Greater Baltimore Medical Center reported "no impact to operations," said Stacey McGreevy, an incident commander and administrator at the Towson hospital.
The facility's critical incident team keeps staff trained for emergencies, including severe weather, McGreevy said, making sure there's enough fuel on hand to last for nine days, providing sleeping quarters for staff, even ensuring that maintenance has enough salt to clear roads on the campus as quickly as possible.
Traffic to the emergency room waned during the worst of the storm but is returning to normal, she said, and vehicle traffic in and out of the site is brisk.
The storm has disrupted home delivery of The Baltimore Sun.
The newspaper was "able to deliver papers Sunday to 25 percent of our retail outlets, and we have plans in place to begin home delivery as early as Sunday afternoon," spokeswoman Renee Mutchnik said Sunday.
"We are positioned to resume delivery to our subscribers and retail outlets; however, due to street accessibility, we anticipate it could take several days to return to 100 percent," she said.

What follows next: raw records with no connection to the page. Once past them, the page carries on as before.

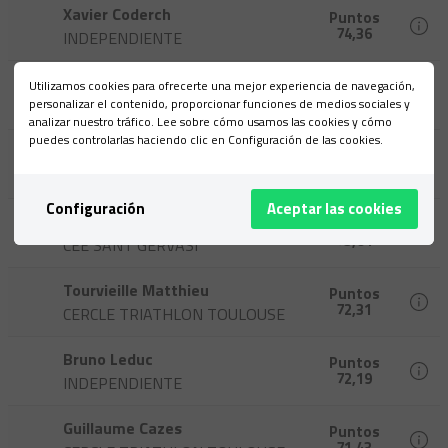
Xavier Coderch
Puntos
74,36
INDEPENDIENTE
Aitor Escauriaza
Puntos
Utilizamos cookies para ofrecerte una mejor experiencia de navegación,
74,24
personalizar el contenido, proporcionar funciones de medios sociales y
SALOU TRIATLÓ COSTA DAURADA
analizar nuestro tráfico. Lee sobre cómo usamos las cookies y cómo
puedes controlarlas haciendo clic en Configuración de las cookies.
Ignasi Perez Durany
Puntos
73,41
AOS TEAM
Configuración
Aceptar las cookies
Joan Pérez Sànchez
Puntos
73,04
CEE SANT GERVASI
Tourvieille Matthieu
Puntos
72,31
CERCLE TRIATHLON TOULOUSE
Bruno Leduc
Puntos
72,19
INDEPENDIENTE
Guillaume Cazes
Puntos
71,43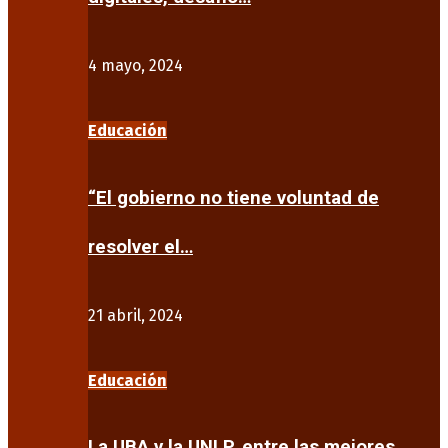
4 mayo, 2024
Educación
“El gobierno no tiene voluntad de
resolver el…
21 abril, 2024
Educación
La UBA y la UNLP, entre las mejores…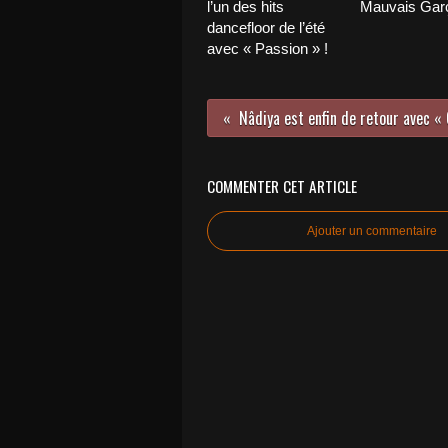
l’un des hits
Mauvais Garç
dancefloor de l’été
avec « Passion » !
Nâdiya est enfin de retour avec «
COMMENTER CET ARTICLE
Ajouter un commentaire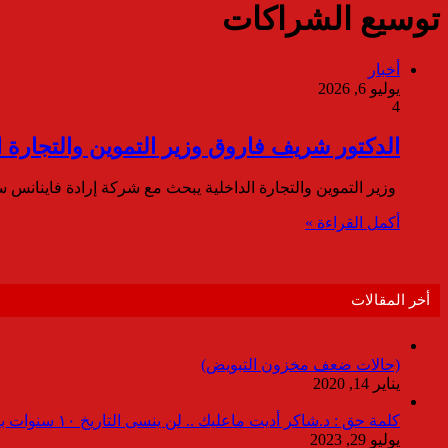
توسيع الشراكات
أخبار
يوليو 6, 2026
4
الدكتور شريف فاروق وزير التموين والتجارة الد
وزير التموين والتجارة الداخلية يبحث مع شركة إرادة فاينانس سبل التعاون في المشرو
أكمل القراءة »
أخر المقالات
(حالات ضعف مخزون التبويض)
يناير 14, 2020
كلمة حق : د.شاكر أديت ماعليك .. لن ينسى التاريخ ١٠ سنوات بدون انقطاعات
يوليو 29, 2023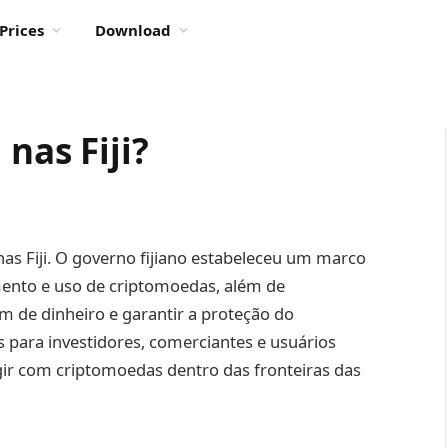
Prices
Download
nas Fiji?
nas Fiji. O governo fijiano estabeleceu um marco
mento e uso de criptomoedas, além de
 de dinheiro e garantir a proteção do
s para investidores, comerciantes e usuários
gir com criptomoedas dentro das fronteiras das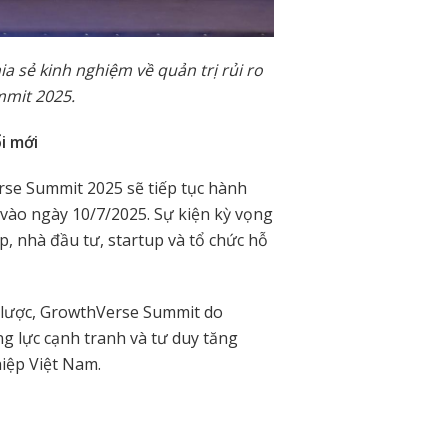
a sẻ kinh nghiệm về quản trị rủi ro
mmit 2025.
ổi mới
se Summit 2025 sẽ tiếp tục hành
 vào ngày 10/7/2025. Sự kiện kỳ vọng
p, nhà đầu tư, startup và tổ chức hỗ
n lược, GrowthVerse Summit do
g lực cạnh tranh và tư duy tăng
iệp Việt Nam.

The Baltimore Sun made storm-related content available for free online, and allowed readers to download a digital replica of the newspaper for free.
At Park Cafe & Coffee Shop, Hart said he'd used social media to alert customers that his cafe would be open throughout the weekend, albeit with truncated hours, and that he'd been sure to order a triple delivery of bread and pastries for Friday before the storm came calling.
The roads being what they were on Sunday, he didn't know whether suppliers would be able to deliver to the year-old business. He called such uncertainty part of the "joy" of running a small business.
"I don't want to sound like I know all the answers, but I think you just try to use common sense," he said, "A lot of it is out of your hands."